POP: Prefill-Only Pruning for Efficient Large Model Inference
Junhui He, Zhihui Fu, Jun Wang, Qingan Li
TL;DR
POP tackles the high inference cost of large models by recognizing stage-specific pruning needs in prefill versus decode. It uses a virtual-gate based layer-importance analysis to identify deep layers as redundant for prefill but essential for next-token prediction, and engineers Prefill-Only Pruning (POP) with independent KV projections and a boundary strategy to prune those layers only during prefill. Across Llama-3.1, Qwen3-VL, and Gemma-3, POP achieves up to $1.37\times$ prefill speedup with minimal accuracy loss, outperforming traditional structured pruning benchmarks and matching unstructured pruning in accuracy while maintaining hardware compatibility. The approach demonstrates that aligning pruning with the functional roles of inference stages can substantially improve efficiency without retraining, with potential for broader application in quantization and system design for disaggregated hardware.
Abstract
Large Language Models (LLMs) and Vision-Language Models (VLMs) have demonstrated remarkable capabilities. However, their deployment is hindered by significant computational costs. Existing structured pruning methods, while hardware-efficient, often suffer from significant accuracy degradation. In this paper, we argue that this failure stems from a stage-agnostic pruning approach that overlooks the asymmetric roles between the prefill and decode stages.

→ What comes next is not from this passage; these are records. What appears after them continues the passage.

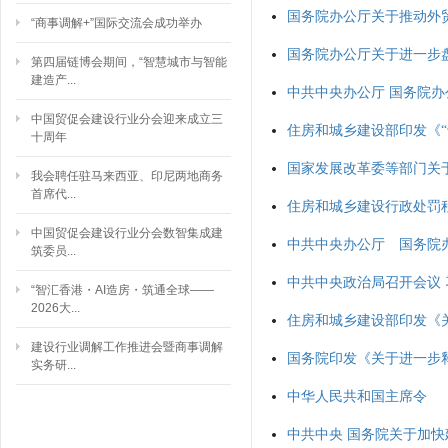
国务院办公厅关于推动外
“商事调解+”国际交流会成功举办
国务院办公厅关于进一步
第四届链博会期间，“智慧城市与智能
建造产...
中共中央办公厅 国务院
中国贸促会建设行业分会迎来成立三
住房和城乡建设部印发《
十周年
国家发展改革委等部门关于
我会聘任驻马来西亚、印尼两地商务
首席代...
住房和城乡建设行政处罚
中国贸促会建设行业分会数智集成建
中共中央办公厅 国务院
筑委员...
中共中央政治局召开会议
“智汇香港・AI造房・筑通全球——
2026大...
住房和城乡建设部印发《
建设行业调解工作推进会暨商事调解
国务院印发《关于进一步
实务研...
中华人民共和国主席令
中共中央 国务院关于加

By introducing a virtual gate mechanism, our importance analysis reveals that deep layers are critical for next-token prediction (decode) but largely redundant for context encoding (prefill). Leveraging this insight, we propose Prefill-Only Pruning (POP), a stage-aware inference strategy that safely omits deep layers during the computationally intensive prefill stage while retaining the full model for the sensitive decode stage. To enable the transition between stages, we introduce independent Key-Value (KV) projections to maintain cache integrity, and a boundary handling strategy to ensure the accuracy of the first generated token. Extensive experiments on Llama-3.1, Qwen3-VL, and Gemma-3 across diverse modalities demonstrate that POP achieves up to 1.37$\times$ speedup in prefill latency with minimal performance loss, effectively overcoming the accuracy-efficiency trade-off limitations of existing structured pruning methods.